▶ [What you need to do]
A – In the furnace troubleshooting article, by how much should you raise the thermostat to force the heat to kick on?
B – Quote everything in the furnace troubleshooting article from "Change Your Filters" down to "avoid unexpected problems.".
C – Please continue the furnace troubleshooting article from its last sentence.

Furnace Won’t Start: What Do I Do?

By the time you realize your furnace has stopped working, it’s already too late. Your home is likely getting colder by the minute as you watch the temperature drop on your thermostat. But even if you don’t have your furnace’s manual on hand, there are a few basic troubleshooting techniques you can try before you call for help.

Basic Troubleshooting

Check The Thermostat

The first place you’ll likely head when your furnace doesn’t kick on is the thermostat. If other people live in your house, someone could easily have turned the unit off. Make sure it isn’t set to cool and that the temperature inside your home doesn’t exceed the temperature selected on the screen. If all of that checks out, try upping the temperature by five degrees or more to force the heat to kick on.

Check The Breakers

Another basic item you can check is your breaker box. Your furnace is controlled by a circuit breaker that is hopefully labeled. Even if this breaker is in the off position, you may find that your blower motor is on a separate circuit breaker, so check that, as well. Turn any applicable breakers to the “on” position and wait to see if your furnace kicks in. If it comes on, then knocks the breaker off again, you may find that you have a wiring problem that needs to be addressed by a professional.

Intermediate Troubleshooting

Change Your Filters

If you haven’t changed your furnace’s filter lately, the solution could be as simple as a quick trip to the local hardware store. Clogged filters are among the most common causes of furnace malfunctions, leading to wasted money on service calls. Try to keep your filter changes on a set schedule to avoid unexpected problems.

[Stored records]
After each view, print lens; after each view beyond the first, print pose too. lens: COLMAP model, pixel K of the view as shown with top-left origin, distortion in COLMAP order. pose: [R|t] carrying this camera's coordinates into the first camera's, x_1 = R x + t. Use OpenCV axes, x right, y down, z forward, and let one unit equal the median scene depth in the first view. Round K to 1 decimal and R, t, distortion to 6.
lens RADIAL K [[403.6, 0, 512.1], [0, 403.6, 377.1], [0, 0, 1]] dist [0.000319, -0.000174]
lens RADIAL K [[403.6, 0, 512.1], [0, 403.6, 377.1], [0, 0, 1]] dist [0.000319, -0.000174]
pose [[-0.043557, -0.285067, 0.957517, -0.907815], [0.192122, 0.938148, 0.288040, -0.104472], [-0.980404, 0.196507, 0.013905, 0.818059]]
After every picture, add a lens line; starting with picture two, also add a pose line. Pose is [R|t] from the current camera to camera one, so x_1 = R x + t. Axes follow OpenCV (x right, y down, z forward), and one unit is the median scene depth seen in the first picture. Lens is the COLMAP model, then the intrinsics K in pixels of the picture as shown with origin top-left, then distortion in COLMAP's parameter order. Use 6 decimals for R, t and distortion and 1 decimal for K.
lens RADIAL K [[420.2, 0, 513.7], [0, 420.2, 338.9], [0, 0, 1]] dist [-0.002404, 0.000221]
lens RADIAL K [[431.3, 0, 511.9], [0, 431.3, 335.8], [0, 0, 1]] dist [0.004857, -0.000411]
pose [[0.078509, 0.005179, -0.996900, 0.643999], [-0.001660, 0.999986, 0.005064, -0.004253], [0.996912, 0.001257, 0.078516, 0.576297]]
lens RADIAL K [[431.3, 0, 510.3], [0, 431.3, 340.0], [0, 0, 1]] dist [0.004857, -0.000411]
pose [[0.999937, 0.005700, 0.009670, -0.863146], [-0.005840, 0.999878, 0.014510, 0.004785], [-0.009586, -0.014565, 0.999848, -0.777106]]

▶ [Answers to the tasks]
A – By five degrees or more.

B –
Change Your Filters

If you haven’t changed your furnace’s filter lately, the solution could be as simple as a quick trip to the local hardware store. Clogged filters are among the most common causes of furnace malfunctions, leading to wasted money on service calls. Try to keep your filter changes on a set schedule to avoid unexpected problems.

C –
Make Sure The Gas Is On

For a gas furnace, you may find that either the pilot light has gone out or the gas valve may be shut off. Look at the unit itself and determine if the pilot light is lit. If so, feel the side of the furnace. If it’s cool to the touch, you likely have a problem with the thermostat, furnace control board, or the gas valve.

Advanced Troubleshooting

Flush The Drain Line

Those who feel comfortable doing more advanced work on their furnace may consider flushing out the drain lines to repair the problem. Condensation can cause mold or mildew to collect inside those lines, leading to clogs. A cup of bleach can help wash away those clogs to bring the HVAC unit back to full operation.

Check The Exhaust Flue

Your furnace’s flue could be the cause of the shutdown, especially if you have an older unit. Flues can corrode over time, which can not only cause your furnace to stop working, but it could send dangerous gases into your home. If you suspect the flu might be the cause, you can replace it yourself, but you may find it well worth the investment to bring an expert in to do the repairs.

Once you’ve gone as far in the troubleshooting phase as possible, the next step is to call in a professional HVAC Contractor to inspect and repair your system. Many furnace malfunctions can be repaired in a matter of minutes, so you likely will find the charge is minimal.